Through a thematic analysis of the interviews, I concluded that the educators understood their withdrawal of labour as a nonviolent action that combines Sharp’s strategic approach of leveraging power dynamics and non-cooperation with Gandhian elements of personal values. However, it leaned more towards Sharp’s technique of nonviolent coercion rather than Gandhi’s ahimsa.

The scope for constructive action was evident in the teach-out programs and other activities complementing the strikes, which aligned with Gandhi’s Constructive Programme. Educators also recognised a weakly defined pedagogical function in their non-cooperation and acknowledged the potential for teaching nonviolent opposition to unjust structures. However, they noted the need for more explicit communication of motivations and methods.

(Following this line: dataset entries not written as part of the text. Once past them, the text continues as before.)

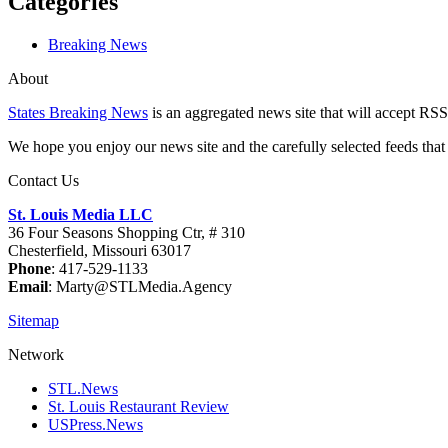
Categories
Breaking News
About
States Breaking News
is an aggregated news site that will accept RSS
We hope you enjoy our news site and the carefully selected feeds that 
Contact Us
St. Louis Media LLC
36 Four Seasons Shopping Ctr, # 310
Chesterfield, Missouri 63017
Phone
: 417-529-1133
Email
: Marty@STLMedia.Agency
Sitemap
Network
STL.News
St. Louis Restaurant Review
USPress.News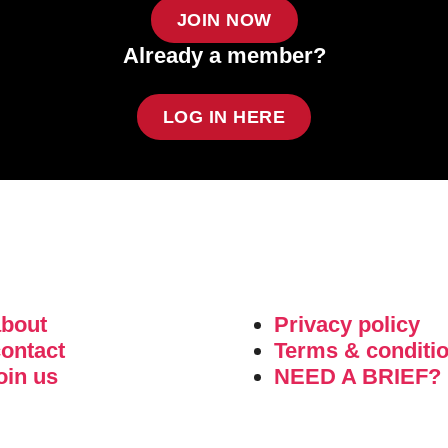
JOIN NOW
Already a member?
LOG IN HERE
about
Privacy policy
ontact
Terms & conditi
oin us
NEED A BRIEF?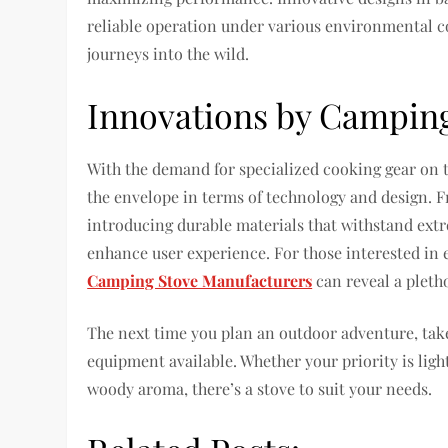
reliable operation under various environmental 
journeys into the wild.
Innovations by Campin
With the demand for specialized cooking gear on t
the envelope in terms of technology and design. 
introducing durable materials that withstand ext
enhance user experience. For those interested in ex
Camping Stove Manufacturers
can reveal a pleth
The next time you plan an outdoor adventure, tak
equipment available. Whether your priority is lig
woody aroma, there’s a stove to suit your needs.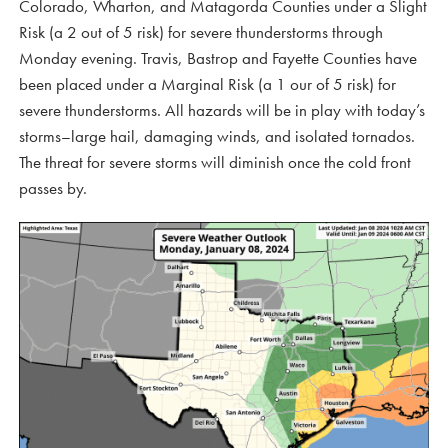
Colorado, Wharton, and Matagorda Counties under a Slight
Risk (a 2 out of 5 risk) for severe thunderstorms through
Monday evening. Travis, Bastrop and Fayette Counties have
been placed under a Marginal Risk (a 1 our of 5 risk) for
severe thunderstorms. All hazards will be in play with today’s
storms–large hail, damaging winds, and isolated tornados.
The threat for severe storms will diminish once the cold front
passes by.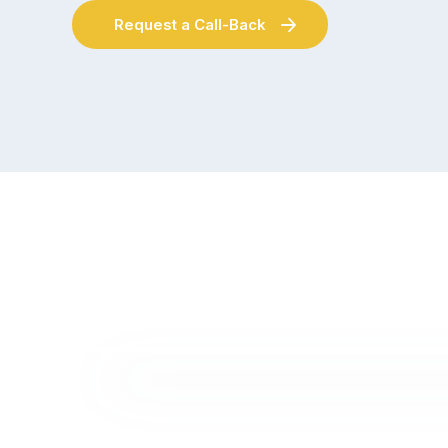
Request a Call-Back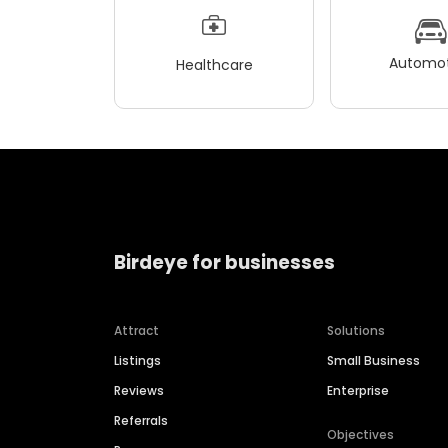
Automot
Healthcare
Birdeye for businesses
Attract
Solutions
Listings
Small Business
Reviews
Enterprise
Referrals
Objectives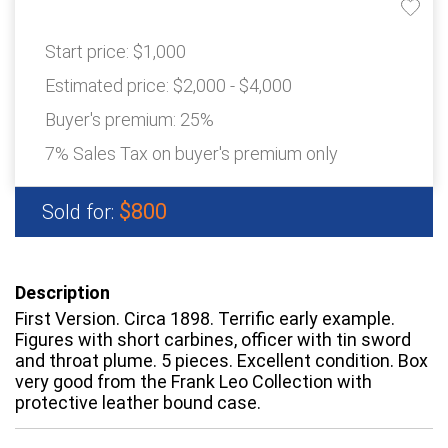
Start price:
$1,000
Estimated price:
$2,000 - $4,000
Buyer's premium:
25%
7% Sales Tax on buyer's premium only
$800
Sold for:
Description
First Version. Circa 1898. Terrific early example.
Figures with short carbines, officer with tin sword
and throat plume. 5 pieces. Excellent condition. Box
very good from the Frank Leo Collection with
protective leather bound case.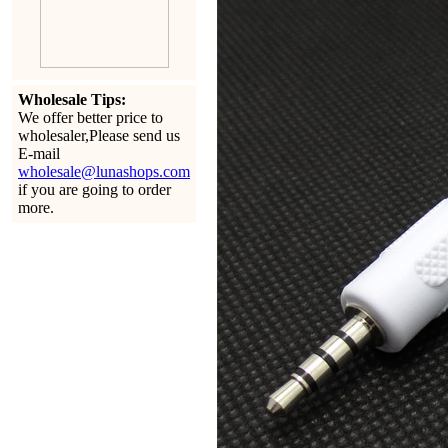
Wholesale Tips:
We offer better price to
wholesaler,Please send us
E-mail
wholesale@lunashops.com
if you are going to order
more.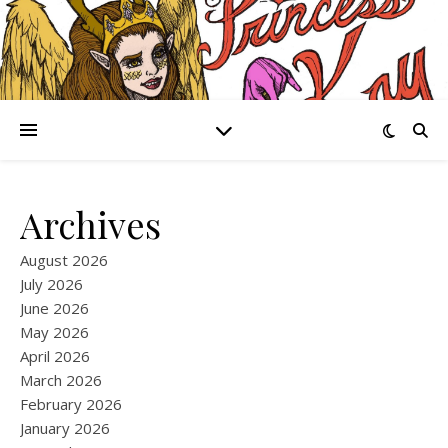
Archives
August 2026
July 2026
June 2026
May 2026
April 2026
March 2026
February 2026
January 2026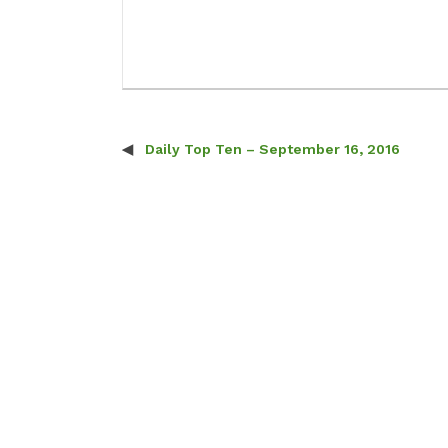
Daily Top Ten – September 16, 2016
Post navigation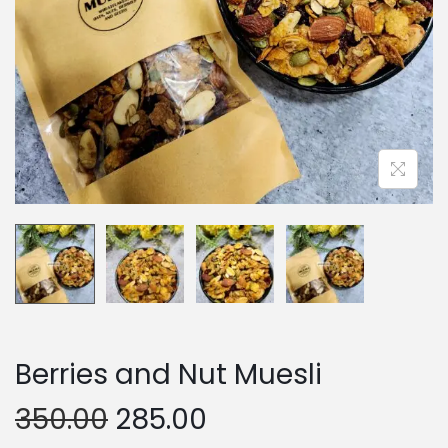
n
Berries and Nut Muesli
O
C
350.00
285.00
r
u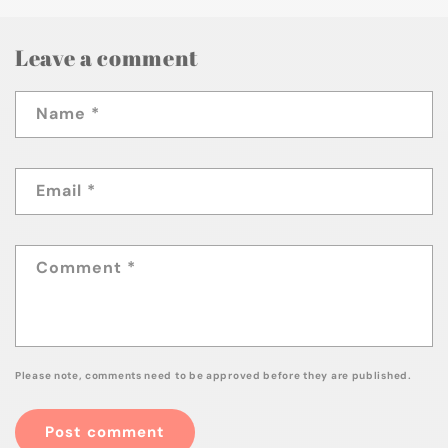
Leave a comment
Name
*
Email
*
Comment
*
Please note, comments need to be approved before they are published.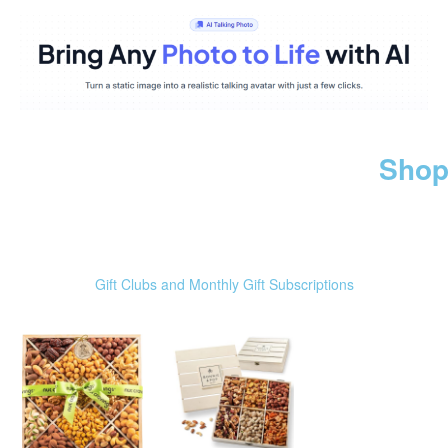
Shop
Gift Clubs and Monthly Gift Subscriptions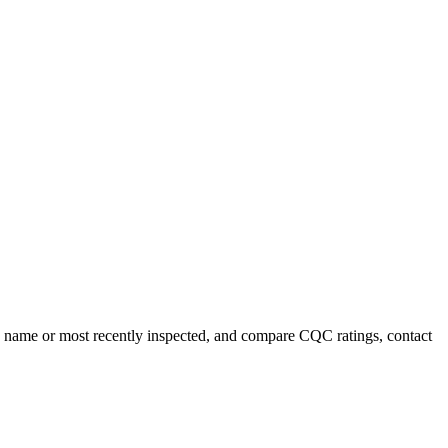
 by name or most recently inspected, and compare CQC ratings, contact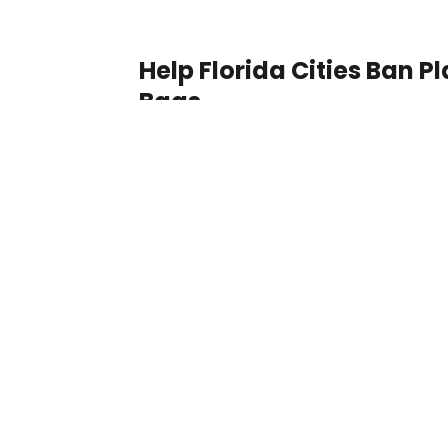
Help Florida Cities Ban Pl
Bags
Florida, Hallandale Beach
Better education for the
and homeless children
New York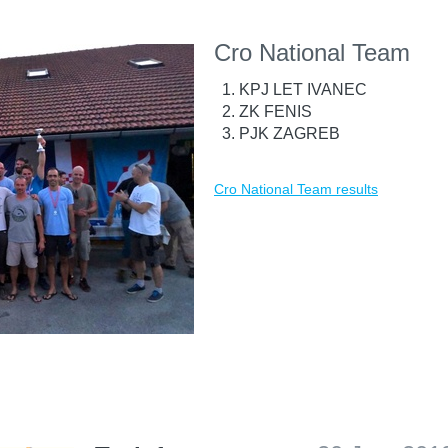
Cro National Team
KPJ LET IVANEC
ZK FENIS
PJK ZAGREB
Cro National Team results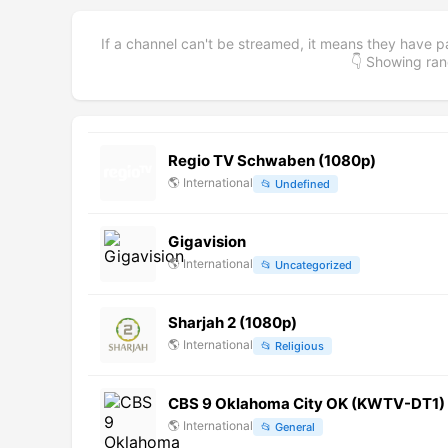
If a channel can't be streamed, it means they have p
👇 Showing r
Regio TV Schwaben (1080p)
🌎
International
📂
Undefined
Gigavision
🌎
International
📂
Uncategorized
Sharjah 2 (1080p)
🌎
International
📂
Religious
CBS 9 Oklahoma City OK (KWTV-DT1) (
🌎
International
📂
General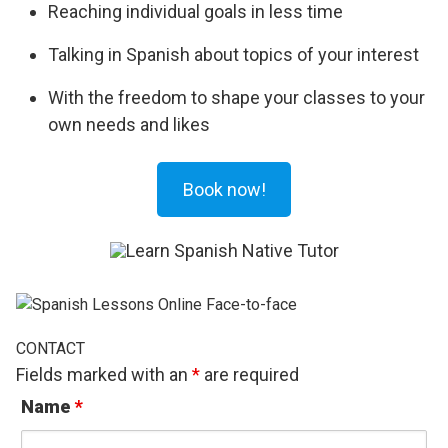
Reaching individual goals in less time
Talking in Spanish about topics of your interest
With the freedom to shape your classes to your
own needs and likes
Book now!
CONTACT
Fields marked with an
*
are required
Name
*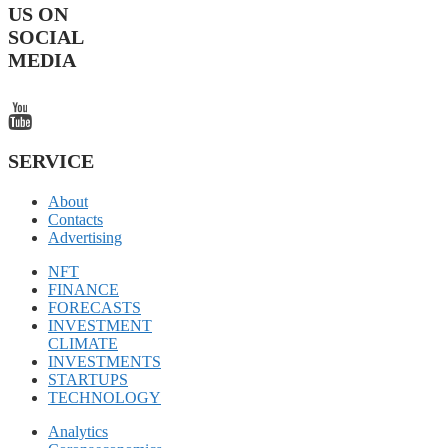
US ON
SOCIAL
MEDIA
SERVICE
About
Contacts
Advertising
NFT
FINANCE
FORECASTS
INVESTMENT
CLIMATE
INVESTMENTS
STARTUPS
TECHNOLOGY
Analytics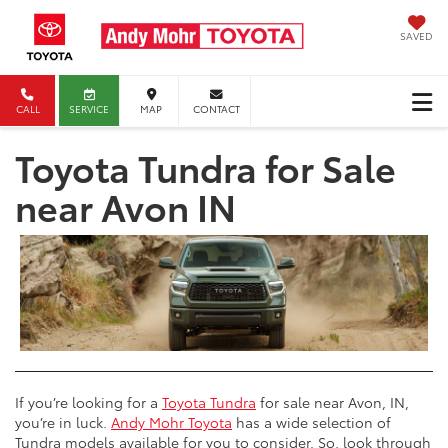
SAVED
CALL
SERVICE
MAP
CONTACT
Toyota Tundra for Sale
near Avon IN
If you’re looking for a
Toyota Tundra
for sale near Avon, IN,
you’re in luck.
Andy Mohr Toyota
has a wide selection of
Tundra models available for you to consider. So, look through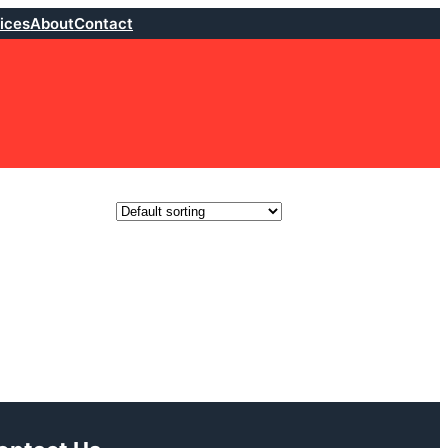
ices
About
Contact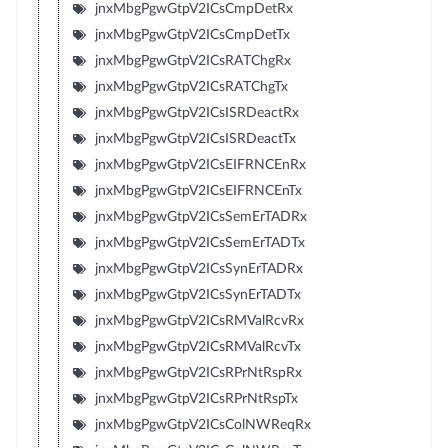
jnxMbgPgwGtpV2ICsCmpDetRx
jnxMbgPgwGtpV2ICsCmpDetTx
jnxMbgPgwGtpV2ICsRATChgRx
jnxMbgPgwGtpV2ICsRATChgTx
jnxMbgPgwGtpV2ICsISRDeactRx
jnxMbgPgwGtpV2ICsISRDeactTx
jnxMbgPgwGtpV2ICsEIFRNCEnRx
jnxMbgPgwGtpV2ICsEIFRNCEnTx
jnxMbgPgwGtpV2ICsSemErTADRx
jnxMbgPgwGtpV2ICsSemErTADTx
jnxMbgPgwGtpV2ICsSynErTADRx
jnxMbgPgwGtpV2ICsSynErTADTx
jnxMbgPgwGtpV2ICsRMValRcvRx
jnxMbgPgwGtpV2ICsRMValRcvTx
jnxMbgPgwGtpV2ICsRPrNtRspRx
jnxMbgPgwGtpV2ICsRPrNtRspTx
jnxMbgPgwGtpV2ICsColNWReqRx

When educators engage in nonviolent action, they create space for an alternative pedagogy to examine the deeper issues of neoliberal academia and its entanglement with commercial and political forces. Similarly, when students engage in nonviolent action, they open up spaces for peer learning, disrupting the ‘banking model’ of education in favour of a more dialogic and ‘problem-posing’ form where educators can learn from students’ lived experiences and aspirations. It becomes a critical space to question assumptions, challenge the invisible curriculum, and understand how nonviolent action aims to bring about change.

Nonviolent action also provides a space to acknowledge complicity in injustice and take steps towards dissociation. It is a space to imagine, articulate, and create the realities that should replace the status quo. Johan Galtung’s work on positive and negative peace suggests that the absence of direct violence is not enough; we must actively work towards social justice and equity. Addressing these underlying structures becomes a crucial component of building positive peace.

My attempt, in my MPhil research, was to initiate a conversation on how educators, as transformative intellectuals and nonviolent activists, could play a crucial role in developing a pedagogy of nonviolent action. By engaging with the Gandhi-Sharp spectrum, and constructive programmes, educators can initiate meaningful conversations about justice and change.


  • Abhishek Vyas

    I am a lawyer and educational researcher from Ahmedabad, India. I hold a BSc LLB (Hons) from Gujarat National Law University and an MPhil in Education from the University of Cambridge. Currently, I co-chair the Cambridge Peace Education Research Group and serve as the academic coordinator of the Bansa Community Library, Uttar Pradesh. As an ESRC Grand Union-DTP scholar at Brunel University London, my doctoral research focuses on contextual nonviolence education in India.